# MATERIAL FOR THE TASK
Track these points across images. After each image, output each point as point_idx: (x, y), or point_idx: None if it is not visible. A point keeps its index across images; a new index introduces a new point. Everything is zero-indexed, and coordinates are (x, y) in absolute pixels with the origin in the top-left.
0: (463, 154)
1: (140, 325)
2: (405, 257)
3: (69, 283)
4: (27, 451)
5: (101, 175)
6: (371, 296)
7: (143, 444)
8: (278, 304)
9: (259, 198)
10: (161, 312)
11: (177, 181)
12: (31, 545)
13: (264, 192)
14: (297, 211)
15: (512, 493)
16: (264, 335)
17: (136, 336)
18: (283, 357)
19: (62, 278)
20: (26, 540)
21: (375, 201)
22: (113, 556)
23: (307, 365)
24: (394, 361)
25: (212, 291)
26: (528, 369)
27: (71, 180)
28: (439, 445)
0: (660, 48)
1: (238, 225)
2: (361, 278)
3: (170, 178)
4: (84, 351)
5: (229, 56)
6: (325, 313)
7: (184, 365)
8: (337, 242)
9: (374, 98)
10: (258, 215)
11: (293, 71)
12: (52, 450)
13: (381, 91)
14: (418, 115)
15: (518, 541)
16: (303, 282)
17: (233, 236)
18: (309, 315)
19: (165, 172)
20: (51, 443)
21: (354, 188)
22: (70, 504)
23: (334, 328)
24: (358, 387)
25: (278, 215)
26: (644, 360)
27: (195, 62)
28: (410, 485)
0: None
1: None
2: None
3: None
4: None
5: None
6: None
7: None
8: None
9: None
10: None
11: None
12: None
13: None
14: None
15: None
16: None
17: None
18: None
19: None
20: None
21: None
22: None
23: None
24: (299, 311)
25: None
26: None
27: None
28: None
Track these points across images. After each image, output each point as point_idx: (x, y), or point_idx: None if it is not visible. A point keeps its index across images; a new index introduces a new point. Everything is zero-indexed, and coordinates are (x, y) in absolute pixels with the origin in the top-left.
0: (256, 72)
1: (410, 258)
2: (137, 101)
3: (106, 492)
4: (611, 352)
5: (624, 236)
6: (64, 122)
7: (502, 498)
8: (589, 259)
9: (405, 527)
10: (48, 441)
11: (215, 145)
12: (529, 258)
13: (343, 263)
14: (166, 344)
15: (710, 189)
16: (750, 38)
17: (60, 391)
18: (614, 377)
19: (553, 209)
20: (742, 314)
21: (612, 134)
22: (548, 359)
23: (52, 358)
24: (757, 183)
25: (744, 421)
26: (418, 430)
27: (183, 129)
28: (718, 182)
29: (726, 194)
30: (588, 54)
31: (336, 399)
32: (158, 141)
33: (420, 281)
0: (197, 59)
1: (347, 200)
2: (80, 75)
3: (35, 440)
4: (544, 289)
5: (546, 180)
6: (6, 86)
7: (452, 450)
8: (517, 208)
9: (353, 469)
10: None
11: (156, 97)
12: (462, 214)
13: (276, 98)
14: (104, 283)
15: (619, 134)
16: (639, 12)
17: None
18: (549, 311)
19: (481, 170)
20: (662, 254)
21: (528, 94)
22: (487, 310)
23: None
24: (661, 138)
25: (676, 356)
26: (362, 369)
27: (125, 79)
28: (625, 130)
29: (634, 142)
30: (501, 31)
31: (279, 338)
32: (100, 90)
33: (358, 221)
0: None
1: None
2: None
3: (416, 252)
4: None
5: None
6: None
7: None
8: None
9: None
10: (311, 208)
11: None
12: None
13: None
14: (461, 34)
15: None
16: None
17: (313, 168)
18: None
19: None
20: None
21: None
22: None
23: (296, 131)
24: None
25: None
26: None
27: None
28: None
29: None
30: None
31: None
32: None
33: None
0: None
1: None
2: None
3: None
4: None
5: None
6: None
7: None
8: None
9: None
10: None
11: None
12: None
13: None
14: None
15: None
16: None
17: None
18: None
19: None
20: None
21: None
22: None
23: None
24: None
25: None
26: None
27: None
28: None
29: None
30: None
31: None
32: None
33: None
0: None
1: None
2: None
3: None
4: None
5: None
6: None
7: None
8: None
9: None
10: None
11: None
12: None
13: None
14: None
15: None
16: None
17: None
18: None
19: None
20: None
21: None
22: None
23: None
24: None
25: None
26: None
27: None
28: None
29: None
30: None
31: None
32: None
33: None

# DESCRIPTION OF THE TASK
Copy out the records above word for word, starting at their first line and ending with the line that contains "0: (463, 154)", with both of those lines included.

# ANSWER IN FULL
Track these points across images. After each image, output each point as point_idx: (x, y), or point_idx: None if it is not visible. A point keeps its index across images; a new index introduces a new point. Everything is zero-indexed, and coordinates are (x, y) in absolute pixels with the origin in the top-left.
0: (463, 154)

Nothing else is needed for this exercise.